MANITOULIN––A recent article by The Globe and Mail’s beleaguered Margaret Wente commented on how Canada is a more conservative (that’s with a small c) society than its neighbour to the south. As Ms. Wente correctly pointed out, the statistics on Canadian households recently released by Statistics Canada show a slower decline in the institution of marriage in this country than in the United States. But even in staid old Ontario, marriage has remained on a downward course, albeit at a slower rate than was the case in the 1990s.
The numbers show that single parent and common law relationships are growing much faster than that of the Leave It To Beaver generation. Between 2006 and 2011 the number of common law relationships grew by a whopping 13 percent, single parent households grew by eight percent while the traditional married mom and pop column grew by a meager three percent.

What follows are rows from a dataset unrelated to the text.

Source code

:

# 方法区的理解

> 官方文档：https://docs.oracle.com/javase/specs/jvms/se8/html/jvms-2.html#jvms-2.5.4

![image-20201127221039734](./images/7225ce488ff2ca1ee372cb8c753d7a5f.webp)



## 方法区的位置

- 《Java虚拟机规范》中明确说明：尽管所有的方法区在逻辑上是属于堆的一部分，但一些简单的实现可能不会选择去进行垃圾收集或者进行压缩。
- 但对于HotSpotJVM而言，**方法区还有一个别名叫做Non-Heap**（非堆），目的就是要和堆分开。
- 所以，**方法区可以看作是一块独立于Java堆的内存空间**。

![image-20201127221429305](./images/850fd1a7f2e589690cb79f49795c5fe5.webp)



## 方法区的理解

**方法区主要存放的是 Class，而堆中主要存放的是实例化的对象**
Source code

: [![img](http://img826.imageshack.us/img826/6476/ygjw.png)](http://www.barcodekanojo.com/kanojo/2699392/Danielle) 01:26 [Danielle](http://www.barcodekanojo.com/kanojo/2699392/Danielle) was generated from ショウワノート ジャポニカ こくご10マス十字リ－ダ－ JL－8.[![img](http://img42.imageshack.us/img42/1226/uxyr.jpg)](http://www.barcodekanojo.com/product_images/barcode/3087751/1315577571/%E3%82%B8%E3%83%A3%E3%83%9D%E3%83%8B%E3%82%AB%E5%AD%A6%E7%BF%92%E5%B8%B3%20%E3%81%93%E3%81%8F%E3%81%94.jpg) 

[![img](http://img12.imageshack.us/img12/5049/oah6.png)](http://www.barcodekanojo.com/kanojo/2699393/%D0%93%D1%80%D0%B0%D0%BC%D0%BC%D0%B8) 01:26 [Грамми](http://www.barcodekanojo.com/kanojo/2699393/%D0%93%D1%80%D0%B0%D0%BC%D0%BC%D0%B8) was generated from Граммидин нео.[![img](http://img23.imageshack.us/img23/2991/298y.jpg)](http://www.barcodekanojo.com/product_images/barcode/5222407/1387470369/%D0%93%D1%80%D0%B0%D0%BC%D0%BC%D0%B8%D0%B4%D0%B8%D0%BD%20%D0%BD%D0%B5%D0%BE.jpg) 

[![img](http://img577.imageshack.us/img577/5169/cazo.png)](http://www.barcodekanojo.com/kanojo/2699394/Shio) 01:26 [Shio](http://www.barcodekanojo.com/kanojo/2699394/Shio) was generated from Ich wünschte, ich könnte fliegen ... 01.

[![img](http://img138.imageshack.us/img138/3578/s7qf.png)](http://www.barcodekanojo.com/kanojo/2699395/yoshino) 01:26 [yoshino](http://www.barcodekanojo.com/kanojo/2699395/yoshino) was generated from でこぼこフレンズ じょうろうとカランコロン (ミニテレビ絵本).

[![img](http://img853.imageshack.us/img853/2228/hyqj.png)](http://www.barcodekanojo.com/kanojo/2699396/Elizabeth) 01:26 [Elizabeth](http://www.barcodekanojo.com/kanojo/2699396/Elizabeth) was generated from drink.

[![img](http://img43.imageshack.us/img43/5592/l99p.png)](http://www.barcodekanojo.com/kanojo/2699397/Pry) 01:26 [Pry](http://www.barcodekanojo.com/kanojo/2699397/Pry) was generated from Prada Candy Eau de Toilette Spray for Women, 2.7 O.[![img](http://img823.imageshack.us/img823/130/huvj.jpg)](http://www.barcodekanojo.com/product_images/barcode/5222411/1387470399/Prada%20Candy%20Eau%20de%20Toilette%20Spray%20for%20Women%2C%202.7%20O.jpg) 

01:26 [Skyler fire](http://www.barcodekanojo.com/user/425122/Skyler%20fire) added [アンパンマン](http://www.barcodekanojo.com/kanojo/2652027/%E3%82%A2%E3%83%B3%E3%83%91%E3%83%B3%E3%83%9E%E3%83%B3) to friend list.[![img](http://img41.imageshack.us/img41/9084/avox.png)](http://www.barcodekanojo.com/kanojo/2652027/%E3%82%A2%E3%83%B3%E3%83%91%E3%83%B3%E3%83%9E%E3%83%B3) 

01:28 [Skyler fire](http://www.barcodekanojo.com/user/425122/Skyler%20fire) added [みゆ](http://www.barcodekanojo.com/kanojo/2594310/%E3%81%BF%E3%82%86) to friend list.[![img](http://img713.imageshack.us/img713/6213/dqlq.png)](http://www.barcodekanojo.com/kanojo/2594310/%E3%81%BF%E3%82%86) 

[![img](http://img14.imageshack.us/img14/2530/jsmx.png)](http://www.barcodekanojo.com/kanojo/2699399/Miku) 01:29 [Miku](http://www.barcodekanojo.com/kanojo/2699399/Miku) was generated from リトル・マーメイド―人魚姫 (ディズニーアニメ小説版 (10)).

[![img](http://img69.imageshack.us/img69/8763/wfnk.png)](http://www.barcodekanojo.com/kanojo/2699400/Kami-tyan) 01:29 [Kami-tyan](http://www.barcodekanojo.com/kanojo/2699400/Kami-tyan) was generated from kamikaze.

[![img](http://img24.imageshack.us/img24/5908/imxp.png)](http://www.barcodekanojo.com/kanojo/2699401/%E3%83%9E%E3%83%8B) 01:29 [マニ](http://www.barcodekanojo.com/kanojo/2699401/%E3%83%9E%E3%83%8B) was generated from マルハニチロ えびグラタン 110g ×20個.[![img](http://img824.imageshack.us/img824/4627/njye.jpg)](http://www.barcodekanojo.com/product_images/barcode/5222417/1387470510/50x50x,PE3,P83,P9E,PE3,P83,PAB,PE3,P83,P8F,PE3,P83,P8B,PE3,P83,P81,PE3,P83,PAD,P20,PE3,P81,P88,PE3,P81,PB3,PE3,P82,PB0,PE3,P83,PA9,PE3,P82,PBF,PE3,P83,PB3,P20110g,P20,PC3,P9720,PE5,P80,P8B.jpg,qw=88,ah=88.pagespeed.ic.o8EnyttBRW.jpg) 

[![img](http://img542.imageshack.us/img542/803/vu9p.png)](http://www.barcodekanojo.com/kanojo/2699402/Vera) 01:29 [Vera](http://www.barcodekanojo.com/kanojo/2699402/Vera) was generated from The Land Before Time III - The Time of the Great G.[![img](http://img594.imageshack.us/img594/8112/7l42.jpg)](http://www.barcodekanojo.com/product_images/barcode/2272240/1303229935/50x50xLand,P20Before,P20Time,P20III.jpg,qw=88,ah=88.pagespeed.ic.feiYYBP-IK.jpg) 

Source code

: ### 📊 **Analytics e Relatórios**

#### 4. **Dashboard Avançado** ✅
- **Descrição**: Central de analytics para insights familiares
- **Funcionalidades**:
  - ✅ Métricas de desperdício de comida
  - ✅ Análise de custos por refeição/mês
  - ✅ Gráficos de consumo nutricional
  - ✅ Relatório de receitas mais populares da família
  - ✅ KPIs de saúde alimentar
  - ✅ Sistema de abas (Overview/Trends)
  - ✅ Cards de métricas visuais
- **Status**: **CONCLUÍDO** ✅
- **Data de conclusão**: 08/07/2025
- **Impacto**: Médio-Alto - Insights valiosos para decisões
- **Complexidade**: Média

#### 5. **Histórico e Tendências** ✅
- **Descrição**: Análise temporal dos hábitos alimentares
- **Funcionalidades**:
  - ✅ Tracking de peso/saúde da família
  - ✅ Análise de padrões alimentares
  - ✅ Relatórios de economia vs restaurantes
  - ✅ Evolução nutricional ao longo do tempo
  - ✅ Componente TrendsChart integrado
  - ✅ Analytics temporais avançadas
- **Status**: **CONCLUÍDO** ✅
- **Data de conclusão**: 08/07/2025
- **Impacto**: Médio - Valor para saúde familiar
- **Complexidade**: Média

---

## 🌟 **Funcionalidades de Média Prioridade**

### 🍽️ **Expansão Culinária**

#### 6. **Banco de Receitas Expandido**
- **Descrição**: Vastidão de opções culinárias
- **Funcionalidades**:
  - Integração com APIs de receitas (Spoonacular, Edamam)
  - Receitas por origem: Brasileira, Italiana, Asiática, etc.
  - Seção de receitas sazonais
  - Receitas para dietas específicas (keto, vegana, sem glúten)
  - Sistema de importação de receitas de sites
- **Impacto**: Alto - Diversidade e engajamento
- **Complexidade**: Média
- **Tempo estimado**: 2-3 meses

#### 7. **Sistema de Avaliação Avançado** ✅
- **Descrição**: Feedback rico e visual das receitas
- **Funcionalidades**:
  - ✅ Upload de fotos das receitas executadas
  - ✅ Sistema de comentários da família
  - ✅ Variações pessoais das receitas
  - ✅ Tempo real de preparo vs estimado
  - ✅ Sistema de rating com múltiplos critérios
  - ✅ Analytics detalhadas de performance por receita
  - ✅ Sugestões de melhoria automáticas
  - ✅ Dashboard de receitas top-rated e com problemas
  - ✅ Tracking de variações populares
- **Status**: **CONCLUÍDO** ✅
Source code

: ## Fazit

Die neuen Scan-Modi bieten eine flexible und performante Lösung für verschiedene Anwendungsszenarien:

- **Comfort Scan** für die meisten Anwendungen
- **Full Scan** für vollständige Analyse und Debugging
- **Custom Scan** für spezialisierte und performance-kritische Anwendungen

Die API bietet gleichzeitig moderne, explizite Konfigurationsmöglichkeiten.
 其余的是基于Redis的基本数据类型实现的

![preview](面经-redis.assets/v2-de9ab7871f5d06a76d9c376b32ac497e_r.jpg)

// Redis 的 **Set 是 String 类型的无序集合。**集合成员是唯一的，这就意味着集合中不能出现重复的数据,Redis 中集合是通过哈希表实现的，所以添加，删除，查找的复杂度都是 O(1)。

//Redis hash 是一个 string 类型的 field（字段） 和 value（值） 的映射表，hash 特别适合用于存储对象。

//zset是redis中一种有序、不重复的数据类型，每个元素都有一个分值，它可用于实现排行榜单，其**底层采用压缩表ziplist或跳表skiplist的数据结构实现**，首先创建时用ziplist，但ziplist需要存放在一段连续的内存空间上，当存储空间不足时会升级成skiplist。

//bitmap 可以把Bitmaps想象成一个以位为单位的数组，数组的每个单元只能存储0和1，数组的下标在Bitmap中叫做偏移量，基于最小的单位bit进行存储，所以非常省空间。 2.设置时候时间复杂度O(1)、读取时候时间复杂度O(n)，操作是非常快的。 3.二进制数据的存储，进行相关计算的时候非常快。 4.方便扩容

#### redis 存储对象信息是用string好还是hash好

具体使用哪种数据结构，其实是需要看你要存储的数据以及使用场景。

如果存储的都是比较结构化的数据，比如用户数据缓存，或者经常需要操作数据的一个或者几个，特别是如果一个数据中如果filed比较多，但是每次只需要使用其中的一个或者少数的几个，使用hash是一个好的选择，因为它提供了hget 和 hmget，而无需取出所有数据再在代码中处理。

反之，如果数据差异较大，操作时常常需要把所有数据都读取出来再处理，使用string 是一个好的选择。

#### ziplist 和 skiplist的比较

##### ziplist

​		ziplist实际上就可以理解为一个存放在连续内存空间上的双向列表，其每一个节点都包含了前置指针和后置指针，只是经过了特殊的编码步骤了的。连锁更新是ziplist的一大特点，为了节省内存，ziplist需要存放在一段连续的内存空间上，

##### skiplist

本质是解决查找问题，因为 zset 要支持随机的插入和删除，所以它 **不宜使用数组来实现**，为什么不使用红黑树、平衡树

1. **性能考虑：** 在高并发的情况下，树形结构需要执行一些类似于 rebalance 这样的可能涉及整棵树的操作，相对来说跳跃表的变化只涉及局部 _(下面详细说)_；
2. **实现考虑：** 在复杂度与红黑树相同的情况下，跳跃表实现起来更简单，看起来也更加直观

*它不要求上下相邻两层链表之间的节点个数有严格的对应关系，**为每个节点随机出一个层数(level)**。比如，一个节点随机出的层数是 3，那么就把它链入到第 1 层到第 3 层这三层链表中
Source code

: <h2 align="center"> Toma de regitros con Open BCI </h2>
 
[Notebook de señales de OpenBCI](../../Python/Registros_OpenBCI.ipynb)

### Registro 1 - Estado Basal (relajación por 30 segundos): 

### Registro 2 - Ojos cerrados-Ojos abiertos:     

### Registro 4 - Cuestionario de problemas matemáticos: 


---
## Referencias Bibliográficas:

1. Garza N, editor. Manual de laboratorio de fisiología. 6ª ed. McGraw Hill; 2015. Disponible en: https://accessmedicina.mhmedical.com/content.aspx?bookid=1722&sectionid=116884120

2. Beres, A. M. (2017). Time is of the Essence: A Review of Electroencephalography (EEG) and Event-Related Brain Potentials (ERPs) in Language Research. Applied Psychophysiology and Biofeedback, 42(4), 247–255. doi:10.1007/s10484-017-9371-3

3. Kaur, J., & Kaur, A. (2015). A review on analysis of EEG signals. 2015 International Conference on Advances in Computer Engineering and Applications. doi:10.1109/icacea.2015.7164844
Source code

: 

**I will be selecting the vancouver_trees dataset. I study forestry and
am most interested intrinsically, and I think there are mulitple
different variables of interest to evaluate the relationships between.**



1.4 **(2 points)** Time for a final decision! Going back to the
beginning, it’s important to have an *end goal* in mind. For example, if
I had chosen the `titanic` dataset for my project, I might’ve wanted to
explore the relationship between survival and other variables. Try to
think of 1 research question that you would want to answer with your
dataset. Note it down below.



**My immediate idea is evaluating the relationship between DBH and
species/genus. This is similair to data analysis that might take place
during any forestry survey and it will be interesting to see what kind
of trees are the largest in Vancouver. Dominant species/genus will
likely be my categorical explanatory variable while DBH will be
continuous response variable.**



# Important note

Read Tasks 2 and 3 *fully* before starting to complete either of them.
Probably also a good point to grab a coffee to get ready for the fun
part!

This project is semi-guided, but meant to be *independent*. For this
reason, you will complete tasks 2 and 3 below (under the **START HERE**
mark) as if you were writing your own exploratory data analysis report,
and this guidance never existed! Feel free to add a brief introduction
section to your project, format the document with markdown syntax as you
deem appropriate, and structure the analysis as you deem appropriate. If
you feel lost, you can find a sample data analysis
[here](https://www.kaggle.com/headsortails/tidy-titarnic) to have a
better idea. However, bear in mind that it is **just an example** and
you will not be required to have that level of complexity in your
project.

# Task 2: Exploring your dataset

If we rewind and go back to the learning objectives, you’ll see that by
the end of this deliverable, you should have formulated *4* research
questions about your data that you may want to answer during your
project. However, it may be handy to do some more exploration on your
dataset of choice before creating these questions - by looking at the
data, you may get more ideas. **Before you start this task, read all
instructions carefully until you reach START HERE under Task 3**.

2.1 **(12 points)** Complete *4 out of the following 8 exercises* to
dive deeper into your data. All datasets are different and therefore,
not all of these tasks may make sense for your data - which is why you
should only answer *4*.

Canada also saw a 300 percent rise in the number of same sex headed households since the 2006 data set, possibly due to significant legislative changes during that period, although a report in the Toronto Star suggests that the census bureau may have overestimated the number of same sex couples by as much as 4,500, when it counted roommates sharing the rent as same sex couples. The issue first arose when the anomaly of very high same sex household numbers coming out of the booming oil patch. Statistics Canada took the precaution of only releasing same sex data for larger metropolitan areas.
What is clear, however, is that among those same sex families, female same sex relationships are far more likely to include children within the family unit than male same sex households.
The data set for the non-Native communities of the District of Manitoulin show all as having a higher proportion of households with married couples than the Ontario norm, with the exception of Killarney and the Northeast Town. Killarney being significantly below the provincial norm (66.7 percent compared to 72.3 percent) and the Northeast Town lying barely a tenth of a percent below the provincial percentage.
In Native communities, the opposite holds true, with all of the First Nation communities reporting marriage rates far below the provincial ratio. While lone parent families barely break the 10 percent mark in most non-Native communities, Burpee and Mills and the Northeast Town being notable exceptions, rising above the 10 point mark to around 13.5 percent of families. In the First Nations communities, lone parent households rise well above 30 percent, hitting a high of 46.7 percent in Wikwemikong. In all communities, lone parent figures are much higher for female-headed households than for male headed households, Sheshegwaning being the notable exception with 16.7 percent in both categories.
As in all Statistics Canada releases, data must be treated with great caution when applied to small rural communities. Statistics Canada rounds figures collected from small census divisions up to protect the privacy of individuals. This can have a dramatic impact on figures reported for those divisions. As an example, in the 2006 release there were 50 individuals listing Chinese as their ethnic origin in Tehkummah.